My expected output should look like this:
0 1 2 3 4 5 6
0 NN NN VB JJ NN VB NN
1 NN DT NN NN VB DT
However, I get IndexError: ('string index out of range', 'occurred at index 6')
Also, I understand that nltk.pos_tag will return a tuple output in the format of: ('word', 'pos_tag')
. So some further manipulation may be required to only get the tag. Any suggestions on how to go about doing this efficiently?
Traceback:
Traceback (most recent call last):
File "PartsOfSpeech.py", line 71, in <module>
FilteredTrees = pos.run_pos(data.lower())
File "PartsOfSpeech.py", line 59, in run_pos
df = df.apply(pos_tag)
File "/anaconda3/envs/customer_sentiment/lib/python3.6/site-packages/pandas/core/frame.py", line 6487, in apply
return op.get_result()
File "/anaconda3/envs/customer_sentiment/lib/python3.6/site-packages/pandas/core/apply.py", line 151, in get_result
return self.apply_standard()
File "/anaconda3/envs/customer_sentiment/lib/python3.6/site-packages/pandas/core/apply.py", line 257, in apply_standard
self.apply_series_generator()
File "/anaconda3/envs/customer_sentiment/lib/python3.6/site-packages/pandas/core/apply.py", line 286, in apply_series_generator
results[i] = self.f(v)
File "/anaconda3/envs/customer_sentiment/lib/python3.6/site-packages/nltk/tag/__init__.py", line 162, in pos_tag
return _pos_tag(tokens, tagset, tagger, lang)

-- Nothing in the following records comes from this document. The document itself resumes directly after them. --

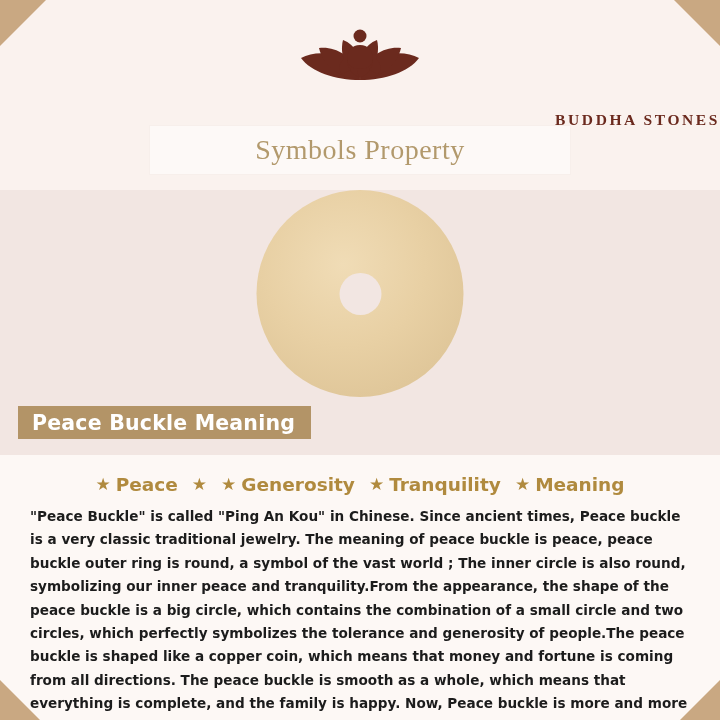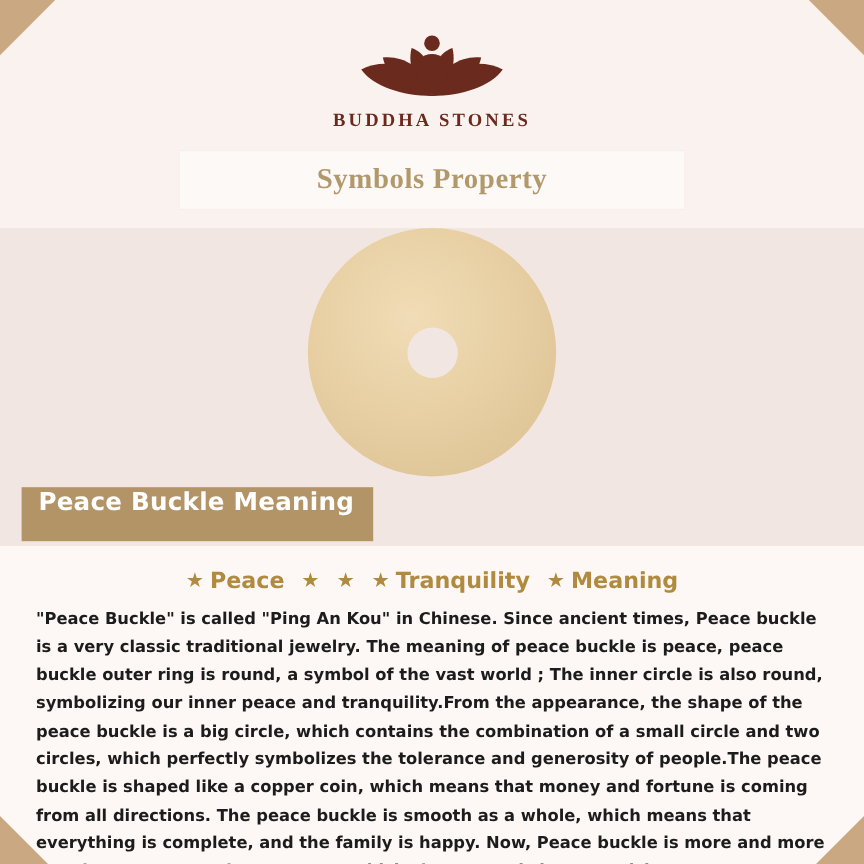--- a/index.html
+++ b/index.html
@@ -85,45 +85,46 @@
     position: absolute;
     left: 0; right: 0;
     top: 20px;
     text-align: center;
   }
   .lotus {
     display: block;
     margin: 0 auto;
   }
   .brand {
-    margin-top: 0;
+    margin-top: 19px;
     font-size: 15.5px;
     letter-spacing: 2.6px;
     color: #6b2a1e;
     font-weight: bold;
     font-family: "Liberation Serif", serif;
+    text-align: right;
   }
 
   
   .title-band {
     position: absolute;
     left: 150px;
     top: 126px;
     width: 420px;
     height: 48px;
     background: #fdf9f7;
     display: flex;
     align-items: center;
     justify-content: center;
     box-shadow: 0 0 0 1px rgba(0,0,0,0.01);
   }
   .title-band .title {
     font-family: "Liberation Serif", serif;
-    font-weight: bold;
-    font-size: 24px;
+    font-weight: normal;
+    font-size: 28px;
     color: #b2996c;
     letter-spacing: 0.5px;
   }
 
   
   .disc-area {
     position: absolute;
     left: 0; right: 0;
     top: 190px;
     height: 225px;
@@ -147,25 +148,25 @@
     height: 42px;
     border-radius: 50%;
     background: #f2e6e2;
   }
 
   
   .ribbon {
     position: absolute;
     left: 18px;
     top: 406px;
-    height: 45px;
+    height: 33px;
     padding: 0 16px 0 14px;
     background: #b39467;
     display: flex;
-    align-items: flex-start;
+    align-items: center;
   }
   .ribbon .ribbon-text {
     color: #ffffff;
     font-size: 20.5px;
     font-weight: bold;
     letter-spacing: 0.2px;
     font-family: "DejaVu Sans", sans-serif;
   }
 
   
@@ -264,20 +265,21 @@
   <div class="keywords">
     <span class="kw">
       <span class="star">★</span>
       <span>Peace</span>
     </span>
     <span class="kw">
       <span class="star">★</span>
     </span>
     <span class="kw">
       <span class="star">★</span>
+      <span>Generosity</span>
     </span>
     <span class="kw">
       <span class="star">★</span>
       <span>Tranquility</span>
     </span>
     <span class="kw">
       <span class="star">★</span>
       <span>Meaning</span>
     </span>
   </div>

File "/anaconda3/envs/customer_sentiment/lib/python3.6/site-packages/nltk/tag/__init__.py", line 119, in _pos_tag
tagged_tokens = tagger.tag(tokens)
File "/anaconda3/envs/customer_sentiment/lib/python3.6/site-packages/nltk/tag/perceptron.py", line 157, in tag
context = self.START + [self.normalize(w) for w in tokens] + self.END
File "/anaconda3/envs/customer_sentiment/lib/python3.6/site-packages/nltk/tag/perceptron.py", line 157, in <listcomp>
context = self.START + [self.normalize(w) for w in tokens] + self.END
File "/anaconda3/envs/customer_sentiment/lib/python3.6/site-packages/nltk/tag/perceptron.py", line 242, in normalize
elif word[0].isdigit():
You can use applymap.
df.fillna('').applymap(lambda x: nltk.pos_tag([x])[0][1] if x!='' else '')
0 1 2 3 4 5 6
0 NN NN VBG NN NN VBD NNS
1 NN RB IN TO NN NN
Note: If your dataframe is large, it'll be more efficient to tag the entire sentences and then convert the tags into a dataframe. The current approach will be slow with big dataset.